Consider the challenge: An exhibition hall covered with exhibition booths large and small, accommodating the technologies of over 1000 different companies, stakeholders in the global analytical instrument market, estimated at over $60 billion annual revenues.
A large number of the exhibiting businesses will be developers and manufacturers of analytical instruments, and inventors and suppliers of technologies and parts essential for the production and running of analytical instruments. As every technology market, the analytical instrument market lives from the ingenuity of scientists and engineers to develop new technologies, which make the analytical experiments more precise, by achieving lower detection thresholds or increase reproducibility of repeated experimental runs, or to reduce the price and the environmental impact of single analytical procedures.
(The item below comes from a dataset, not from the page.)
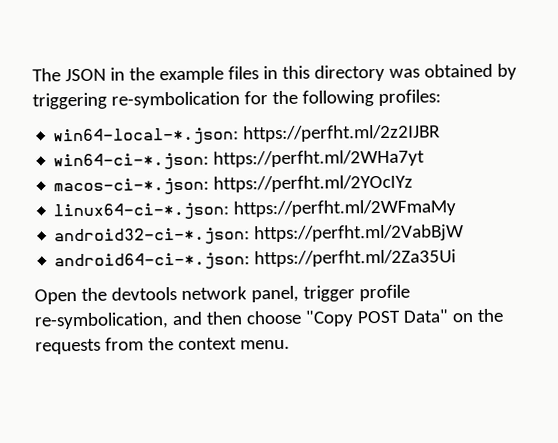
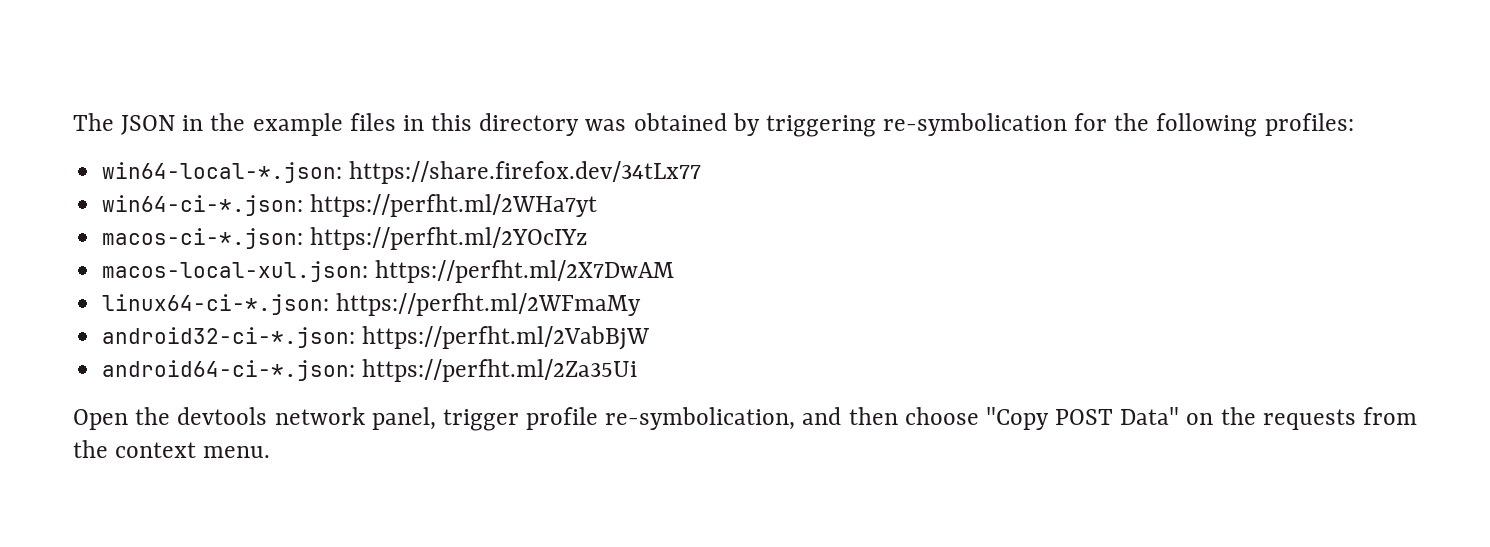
[243,124,442,143] https://perfht.ml/2z2IJBR -> [349,161,702,184] https://share.firefox.dev/34tLx77
(414, 183) none -> [102,260,675,283] // macos-local-xul.json: https://perfht.ml/2X7DwAM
All these innovative teams presenting at Pittcon are vying for the attention of an audience to improve the practice of analytical chemistry to make this world we live in a better and safer place. Not only is the number of new technologies launched year after year staggering, but even more overwhelming are the many different applications, where these instruments and technologies might be used: from life science research, drug discovery and clinical diagnostics, to routine monitoring of the quality of manufactured goods or the continuous measurement of air and water quality.
A single attendee, trying to find the three best instruments or new technologies at a Pittcon exhibition will find it impossible to visit each and every booth, discuss in-depth the merits of the new developments and then make up his or her mind. Very likely, they will have to limit themselves to a certain group of technologies or focus on a small slice of applications. This, however, does not really reflect the overall impact of Pittcon for the markets of analytical instruments.
This is why over the last seventeen years all technology journalists accredited at Pittcon have been invited to select their three top choices from the new instrument launches at the annual exhibition. From this large number of nominations, an independent and self-assembled group of industry and technology observers picked the overall three winning instruments and technologies, after having discussed the novelty of approach or the possible market impact.
Over the years these top choices have included new developments of established technologies, particularly in the field of mass spectrometry and its coupling with other separation methods, a leading growth driver of the analytical instrument market over the last 20 years. However, they have also featured new concepts for the measurement challenges, for examples new particle analysers, such as the Affinity Biosensor from Archimedes or the IG-1000 from Shimadzu, or a Raman spectrometer that is able to also establish the topography of the area the spectrum was taken (WITec).
However, winners did not have to be fully-fledged analytical instruments. A number of elected developments were in the field of consumable handling, such as the Meltfit column connector (Nlisis) or a method to part-automate filtration and sample preparation, the Samplicity from Merck Millipore.
It is this overview of the analytical instrument industry that is the aim of these independent awards. They might hint at technology trends, but most important of all they show the industry at its most creative and inventive, give a snapshot of what the ingenuity of the engineering brains in its constituent businesses can produce.